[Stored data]

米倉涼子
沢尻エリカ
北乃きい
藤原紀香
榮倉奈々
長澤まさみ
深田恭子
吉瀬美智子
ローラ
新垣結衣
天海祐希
--
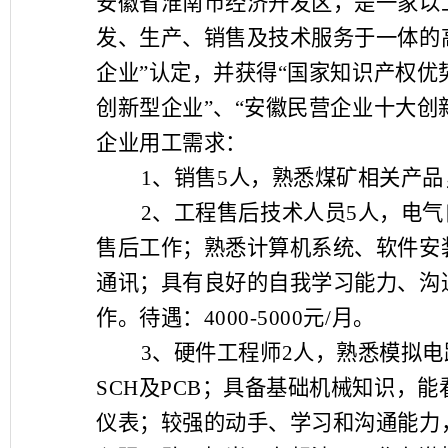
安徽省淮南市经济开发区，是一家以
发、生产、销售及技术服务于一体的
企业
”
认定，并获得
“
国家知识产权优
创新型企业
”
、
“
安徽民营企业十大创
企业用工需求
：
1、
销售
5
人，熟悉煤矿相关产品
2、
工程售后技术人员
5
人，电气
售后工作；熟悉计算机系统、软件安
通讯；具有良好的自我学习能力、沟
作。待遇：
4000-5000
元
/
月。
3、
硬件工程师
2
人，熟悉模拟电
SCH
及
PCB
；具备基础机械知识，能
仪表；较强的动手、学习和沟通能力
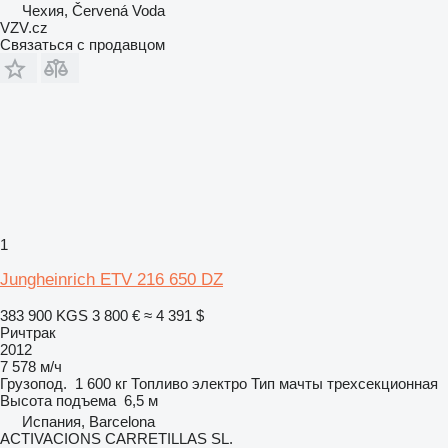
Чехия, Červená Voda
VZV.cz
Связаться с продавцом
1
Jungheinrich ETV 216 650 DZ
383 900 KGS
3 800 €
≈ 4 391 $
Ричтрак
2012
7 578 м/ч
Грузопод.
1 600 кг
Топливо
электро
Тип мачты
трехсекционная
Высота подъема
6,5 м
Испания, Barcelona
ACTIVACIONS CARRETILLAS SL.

- INSTRUCTION -
Quote the lines above exactly, starting with the one that has "发、生产、销售及技术服务于一体的" and ending with the one that has "ACTIVACIONS CARRETILLAS SL."; drop the pictures and include nothing else.

- EXERCISE RESULT -
发、生产、销售及技术服务于一体的
企业
”
认定，并获得
“
国家知识产权优
创新型企业
”
、
“
安徽民营企业十大创
企业用工需求
：
1、
销售
5
人，熟悉煤矿相关产品
2、
工程售后技术人员
5
人，电气
售后工作；熟悉计算机系统、软件安
通讯；具有良好的自我学习能力、沟
作。待遇：
4000-5000
元
/
月。
3、
硬件工程师
2
人，熟悉模拟电
SCH
及
PCB
；具备基础机械知识，能
仪表；较强的动手、学习和沟通能力
Чехия, Červená Voda
VZV.cz
Связаться с продавцом
1
Jungheinrich ETV 216 650 DZ
383 900 KGS
3 800 €
≈ 4 391 $
Ричтрак
2012
7 578 м/ч
Грузопод.
1 600 кг
Топливо
электро
Тип мачты
трехсекционная
Высота подъема
6,5 м
Испания, Barcelona
ACTIVACIONS CARRETILLAS SL.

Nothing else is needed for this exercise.